- **Supplied information**:
---*---
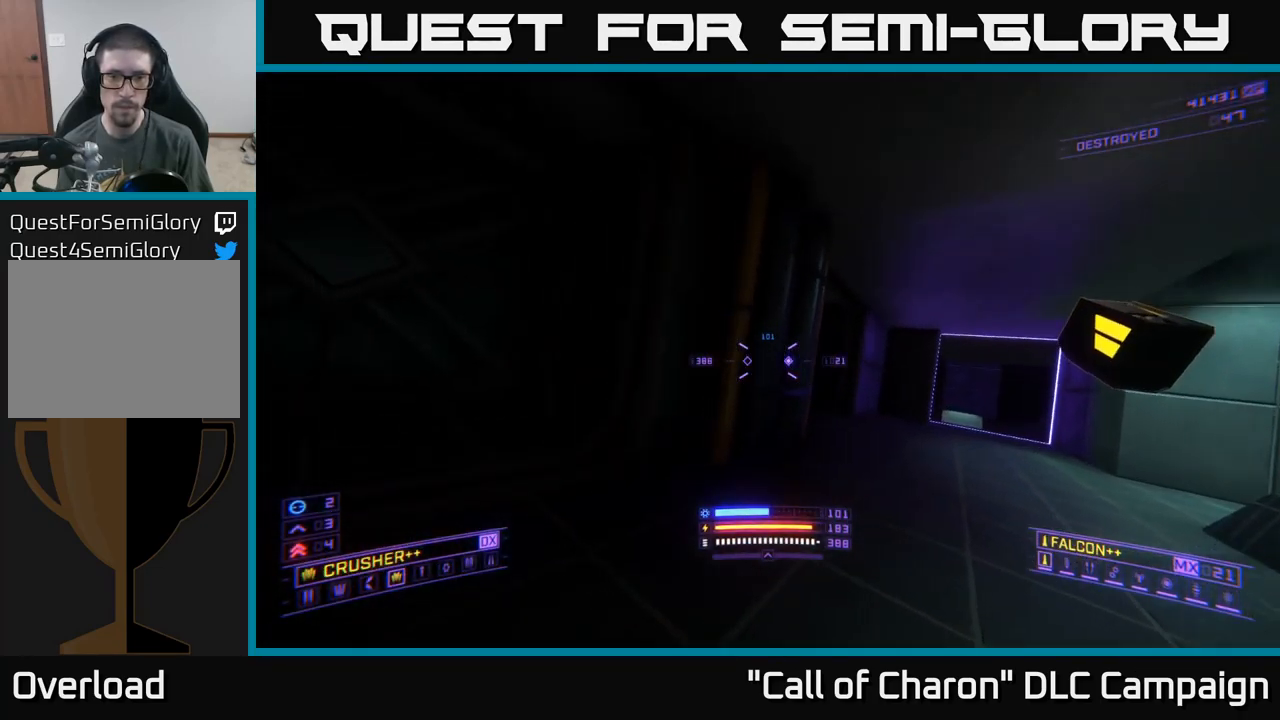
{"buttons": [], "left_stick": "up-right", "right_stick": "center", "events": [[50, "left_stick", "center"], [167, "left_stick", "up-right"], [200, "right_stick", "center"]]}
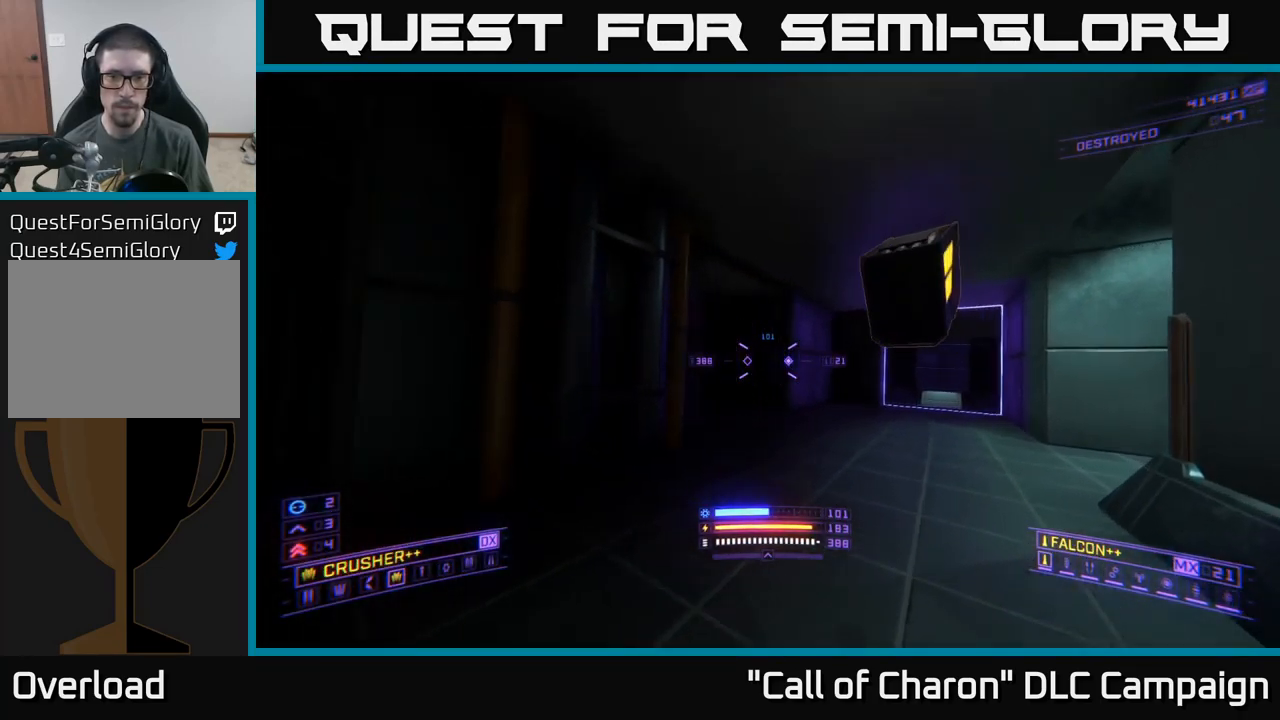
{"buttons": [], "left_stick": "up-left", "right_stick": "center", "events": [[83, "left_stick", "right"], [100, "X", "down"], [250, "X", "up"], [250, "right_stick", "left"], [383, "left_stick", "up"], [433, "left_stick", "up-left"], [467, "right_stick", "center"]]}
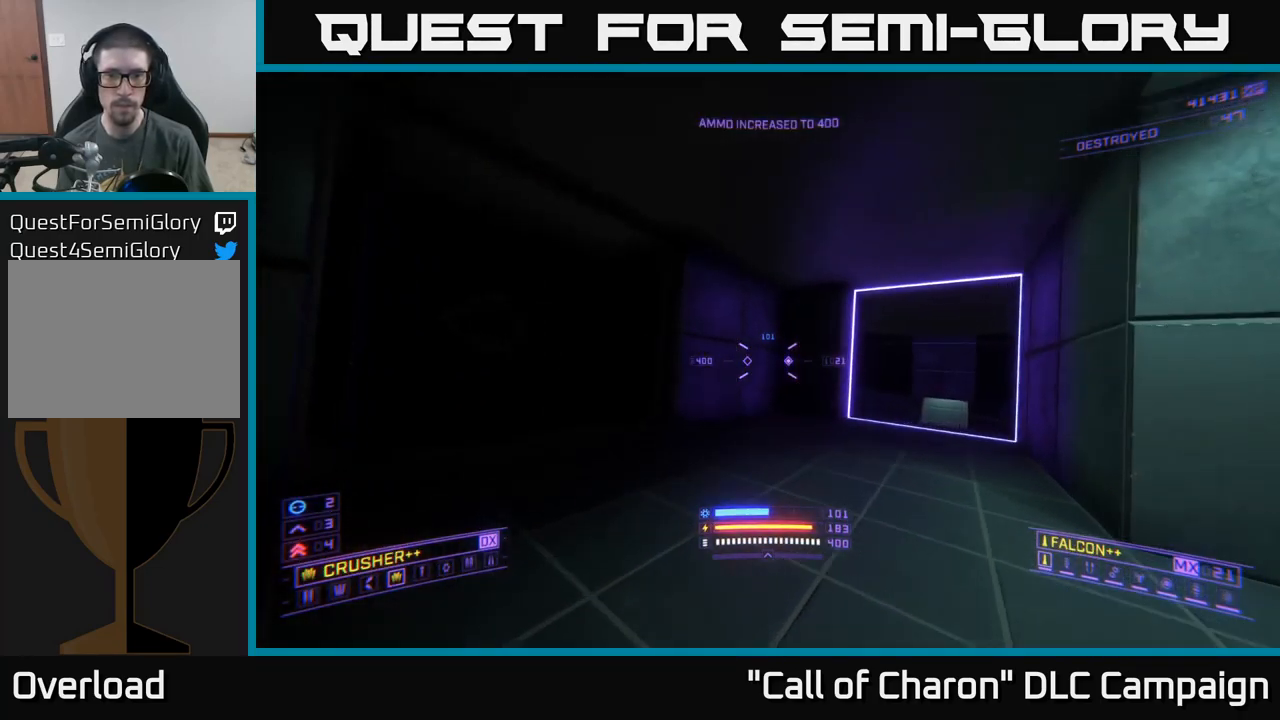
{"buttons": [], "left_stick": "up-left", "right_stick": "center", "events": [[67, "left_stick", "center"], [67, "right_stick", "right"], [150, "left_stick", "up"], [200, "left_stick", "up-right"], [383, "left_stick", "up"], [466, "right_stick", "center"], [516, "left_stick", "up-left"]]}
---*---
- **Requirement**: Transcribe all data precisely. Pictures are not copied.

- **Output**:
{"buttons": [], "left_stick": "up-right", "right_stick": "center", "events": [[50, "left_stick", "center"], [167, "left_stick", "up-right"], [200, "right_stick", "center"]]}
{"buttons": [], "left_stick": "up-left", "right_stick": "center", "events": [[83, "left_stick", "right"], [100, "X", "down"], [250, "X", "up"], [250, "right_stick", "left"], [383, "left_stick", "up"], [433, "left_stick", "up-left"], [467, "right_stick", "center"]]}
{"buttons": [], "left_stick": "up-left", "right_stick": "center", "events": [[67, "left_stick", "center"], [67, "right_stick", "right"], [150, "left_stick", "up"], [200, "left_stick", "up-right"], [383, "left_stick", "up"], [466, "right_stick", "center"], [516, "left_stick", "up-left"]]}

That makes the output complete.